Nestlé, the world’s largest food and beverage company, has sold Maggi (pronounced “MAG-ee”) in India for more than 30 years, and the brand’s ubiquity and cultural resonance on the subcontinent is something akin to Coca-Cola’s in the U.S. In 2014, Indians consumed more than 400,000 tons of the instant noodles—marketed in 10 varieties, from Thrillin’ Curry to Cuppa Mania Masala Yo!—and Maggi accounted for roughly a quarter of the company’s $1.6 billion in revenue in the country. That year Maggi was named one of India’s five most trusted brands. ... On June 5, 2015, less than a month after Khajuria’s phone rang in the middle of the night, India’s central food regulator announced a temporary ban on the manufacture, sale, and distribution of Maggi noodles.
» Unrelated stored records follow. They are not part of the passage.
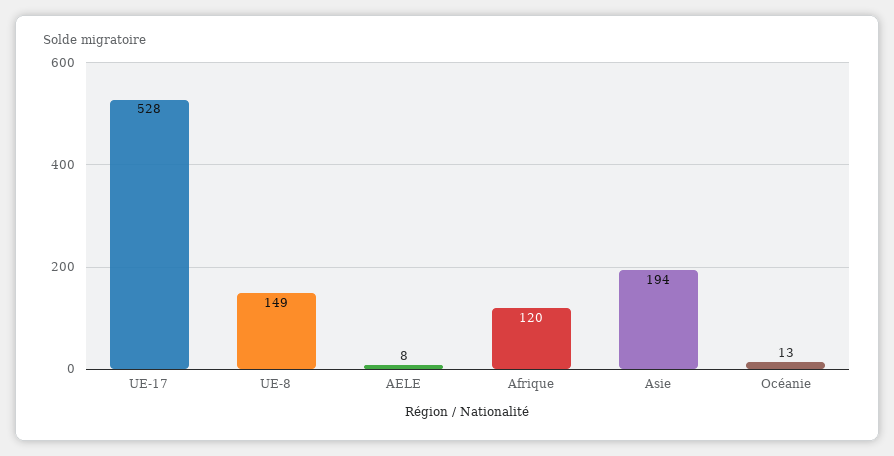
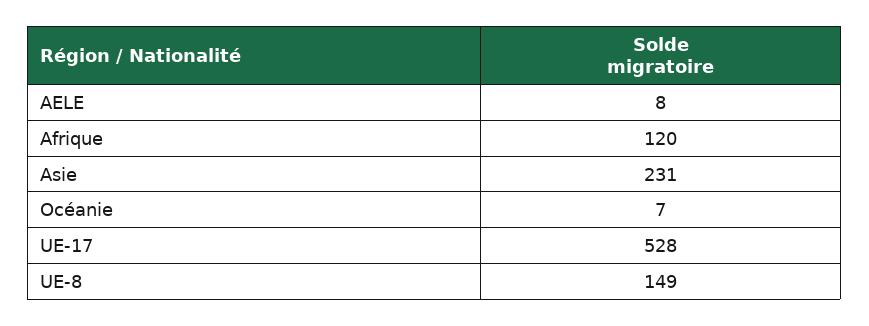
  {
    "UE-17": 528,
    "UE-8": 149,
    "AELE": 8,
    "Afrique": 120,
-   "Asie": 194,
+   "Asie": 231,
-   "Océanie": 13
+   "Océanie": 7
  }

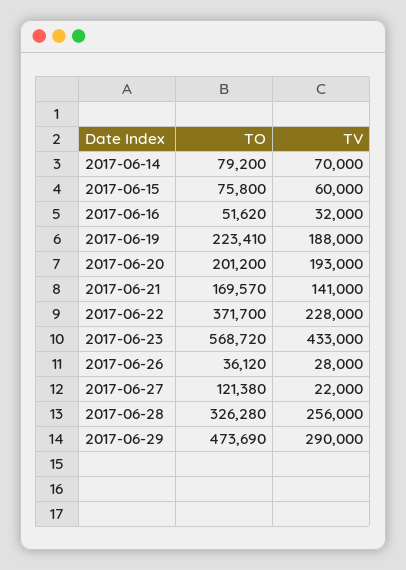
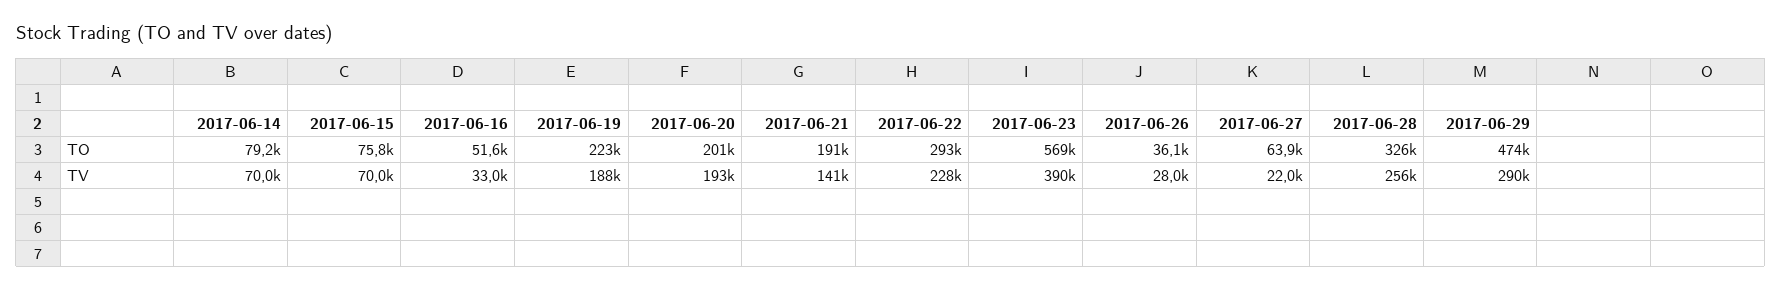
  {
    "TO": {
      "2017-06-14": 79200,
      "2017-06-15": 75800,
      "2017-06-16": 51620,
      "2017-06-19": 223410,
      "2017-06-20": 201200,
-     "2017-06-21": 169570,
+     "2017-06-21": 191000,
-     "2017-06-22": 371700,
+     "2017-06-22": 293000,
      "2017-06-23": 568720,
      "2017-06-26": 36120,
-     "2017-06-27": 121380,
+     "2017-06-27": 63900,
      "2017-06-28": 326280,
      "2017-06-29": 473690
    },
    "TV": {
      "2017-06-14": 70000,
-     "2017-06-15": 60000,
+     "2017-06-15": 70000,
-     "2017-06-16": 32000,
+     "2017-06-16": 33000,
      "2017-06-19": 188000,
      "2017-06-20": 193000,
      "2017-06-21": 141000,
      "2017-06-22": 228000,
-     "2017-06-23": 433000,
+     "2017-06-23": 390000,
      "2017-06-26": 28000,
      "2017-06-27": 22000,
      "2017-06-28": 256000,
      "2017-06-29": 290000
    }
  }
In its order the FSSAI pronounced Maggi “unsafe and hazardous for human consumption,” a designation supported by 30 government lab tests showing Nestlé’s noodles contained excess amounts of lead. ... The Maggi meltdown would prove costly. Nestlé lost at least $277 million in missed sales. Another $70 million was spent to execute one of the largest food recalls in history. Add the damage to its brand value—which one consultancy pegged at $200 million—and the total price tag for the debacle could easily be more than half a billion dollars. And the fallout continues. ... Nearly a year after the ban, Maggi noodles are back on shelves in India, but somewhat precariously so. The product’s future depends on two legal cases that are working their way through the Indian court system. Both pit Nestlé against the Indian government.